▸ Exercise requirements
Your reply should consist solely of the lines from the one containing "ring pip: (162, 183)" through the end of the data, restated word for word.

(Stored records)
=-=-=

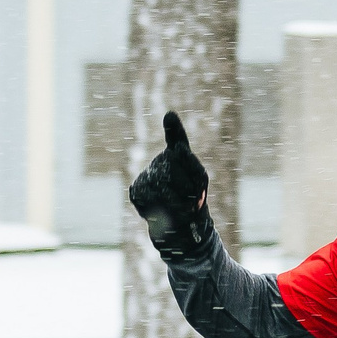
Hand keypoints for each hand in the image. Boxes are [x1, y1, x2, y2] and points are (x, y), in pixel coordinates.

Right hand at [128, 111, 214, 260]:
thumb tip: (168, 178)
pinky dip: (163, 207)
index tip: (169, 116)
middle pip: (172, 165)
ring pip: (162, 183)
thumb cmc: (194, 197)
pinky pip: (151, 196)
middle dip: (187, 185)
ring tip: (182, 207)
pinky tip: (165, 209)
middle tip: (193, 198)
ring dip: (178, 199)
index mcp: (178, 153)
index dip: (173, 127)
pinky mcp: (136, 189)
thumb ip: (188, 174)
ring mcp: (147, 173)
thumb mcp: (199, 182)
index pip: (176, 138)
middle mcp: (161, 159)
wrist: (180, 221)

=-=-=

▸ Response for this exercise
ring pip: (162, 183)
thumb cmc: (194, 197)
pinky pip: (151, 196)
middle dip: (187, 185)
ring tip: (182, 207)
pinky tip: (165, 209)
middle tip: (193, 198)
ring dip: (178, 199)
index mcp: (178, 153)
index dip: (173, 127)
pinky mcp: (136, 189)
thumb ip: (188, 174)
ring mcp: (147, 173)
thumb mcp: (199, 182)
index pip: (176, 138)
middle mcp: (161, 159)
wrist: (180, 221)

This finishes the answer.